Sie sitzt in einem leeren Zimmer und klatscht in die Hände. Vielleicht trauert Elisa (Stephanie Amarell) dem Leben nach, das ich einst zwischen diesen Wänden entfaltet hat, und versucht, die Stille zu füllen. Vielleicht aber klatscht sie in die Hände, um sich selbst zu spüren. Als sie aufhorcht, um dem Hall ihrer klatschenden Hände zu lauschen, wirkt es so, als vergewissere sie sich ihrer Wirkung auf die Welt. Dabei inszeniert Luzie Looses Schwimmen Elisa als eine in sich gekehrte Gestalt, die wirkungslos an der Welt abperlt, das Gesicht unpassierbar. Der kräftige Zusammenprall ihrer Hände trotzt ihrer blassen, schlaksigen Gestalt. Doch erst die Kamera, die der Film ihr wenig später in die Hände legt, macht Elisa buchstäblich zur Täterin.

Herr der Bilder

Schwimmen findet sein Zentrum in der Kamera. Nicht in einer bestimmten Kamera, sondern im Prinzip des Aufnehmens, des Sich-Bilder-zu-eigen-Machens, des Herr-Werdens über Bilder. Schon die ersten Szenen, in denen Elisa filmt, deuten die Grenzüberschreitung an, die dem Aufnehmen inhärent ist. In der allersten dieser Szenen filmt Elisa ihre Mutter (Alexandra Finder) beim Umzug. Sie filmt mit der Kamera ihres Vaters, der ihre Mutter kürzlich verlassen hat, und sie filmt für ihren Vater, wie der Kommentar, den sie spricht, offenbart. Die Kamera holt den Blick des Abwesenden zurück in die Intimität der Zurückgelassenen, und sie richtet sich gegen die Mutter, sie verkörpert die ungerechte Allianz aus Tochter und Vater gegenüber der sich abrackernden Mutter. Elisas Mutter bittet die Tochter, nicht zu filmen. Wenig später streunt Elisa durch die Feierlichkeiten zum 1. Mai in Berlin, mit der ihr eigenen Unscheinbarkeit, wird hier und da angerempelt, als weigere man sich, sie wahrzunehmen. Erst als sie ungeniert ihre Kamera auf ein tanzendes Mädchen richtet, zieht sie Aufmerksamkeit und Zorn auf sich: „What the fuck? Stalker ey!“

Dies sind die einzigen Szenen, in denen die ungefragt Abgebildeten die Macht über ihre Abbildung zurückerlangen, sie zu unterbinden vermögen. In Schwimmen bedeutet sonst nur das Abbilden Macht. Wer abbildet, hat gewonnen; wer abgebildet wird, verliert. Bilder können bestehende Machstrukturen verfestigen oder sie neu konfigurieren. Als Elisa nach dem Schwimmunterricht ohnmächtig wird und demütigende Fotos geschossen werden, sackt sie etwas weiter in den ihr schon lange zugeschriebenen Opfer-Status ein. Doch als sie in einem narrativen Schuss-Gegenschuss-Prinzip das Objektiv umdreht und in einem minutiös geplanten Rachezug die Täter in erniedrigenden Situationen aufnimmt, wankt im Nu das Machtgefüge, stürzen ihre Peiniger selbst in die Ungnade. Die Machtdynamik auf dem Schulhof ist geprägt von schnell wechselnden Allianzen, die nur kurzwährenden Schutz bieten.

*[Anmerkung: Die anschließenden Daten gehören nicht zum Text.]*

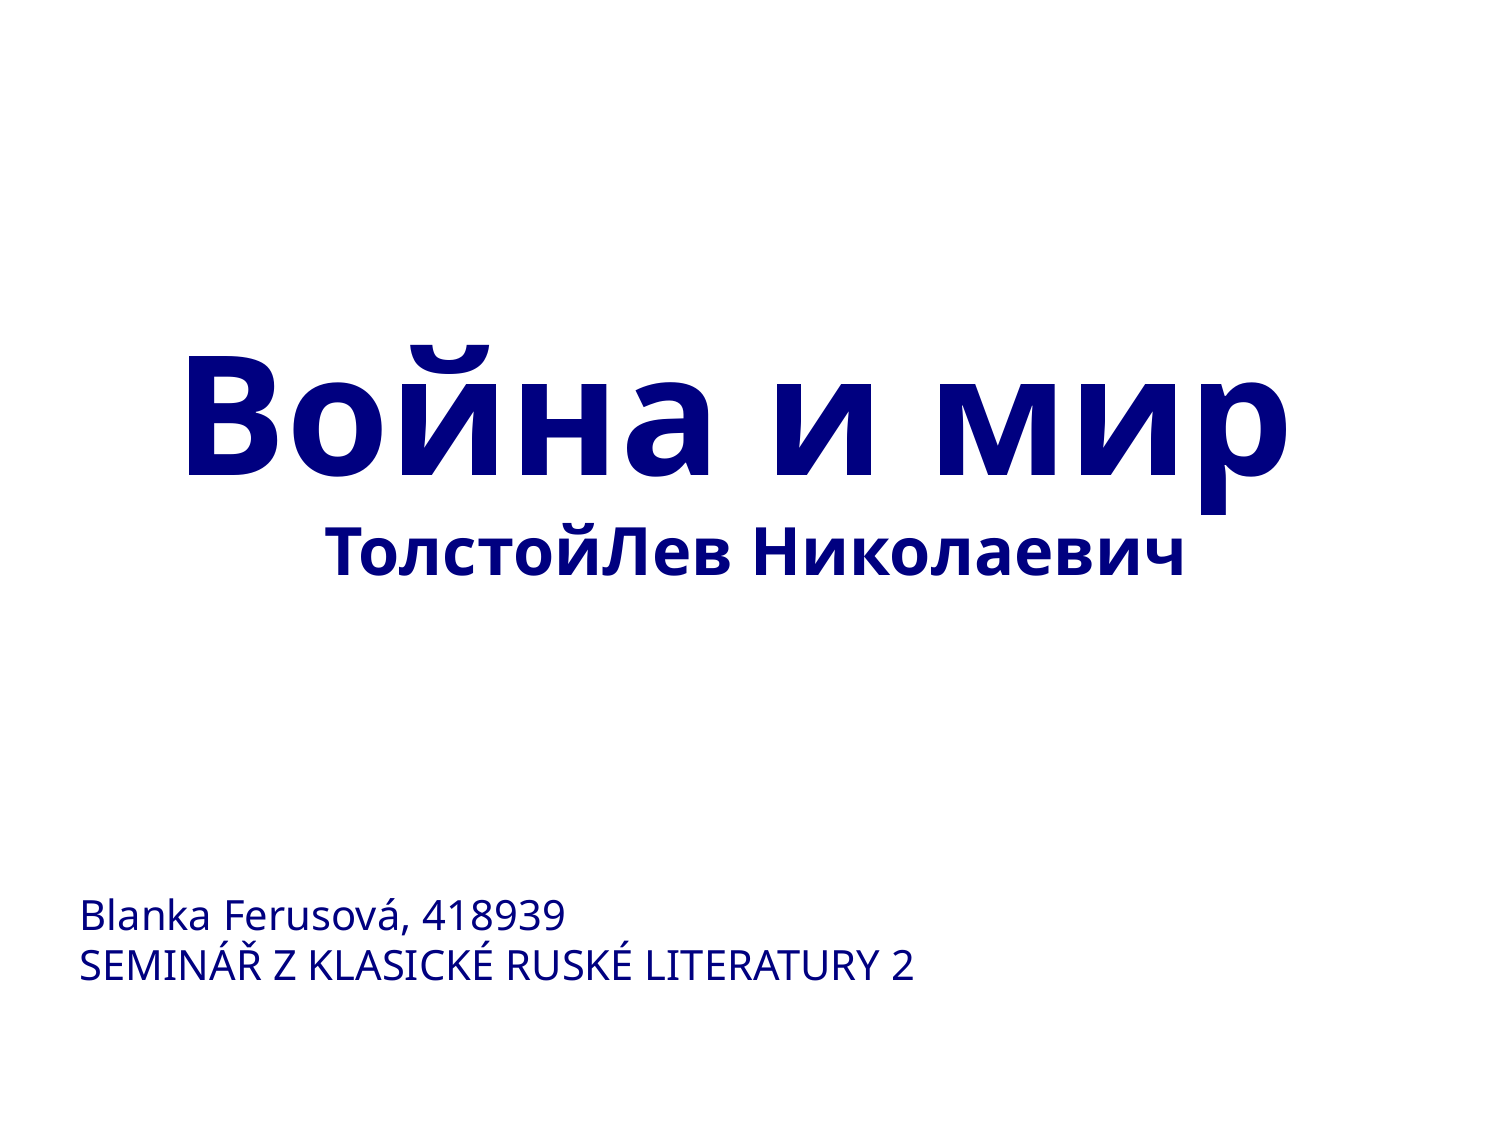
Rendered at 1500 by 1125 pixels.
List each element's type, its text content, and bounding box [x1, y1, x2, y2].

Das Bild als Wirkungsmittel

Die Tatsache, dass die eigenen vier Wände bei Cyber-Mobbing keinen Rückzugsraum mehr bieten, inszeniert Loose treffend in einer Szene, in der Elisa zuhause ihr Smartphone auf den Boden schmettert. Das Gerät mag in tausend Stücke bersten, die Inhalte blieben. Das Bild überdauert das Medium. Doch Schwimmen ist vordergründlich kein Film über Cyber-Mobbing, sondern über das Bild als Wirkungsmittel. Wenn Elisa ihre Klassenkameraden beim Pissen, beim Wichsen, beim Kotzen filmt – immer ist eine Körperflüssigkeit involviert –, dann wirkt sie nicht auf die Realität ein, dann nimmt die Realität nicht von ihrer Abbildung Notiz. Erst die Verbreitung der Abbildung ändert den Lauf der Dinge, lässt Klassenkönige in die Schmach fallen, führt Menschen an den Rand des Suizids. Das wirft auch die Frage auf, warum Dinge, die ohnehin geschehen, einen solchen Eklat verursachen.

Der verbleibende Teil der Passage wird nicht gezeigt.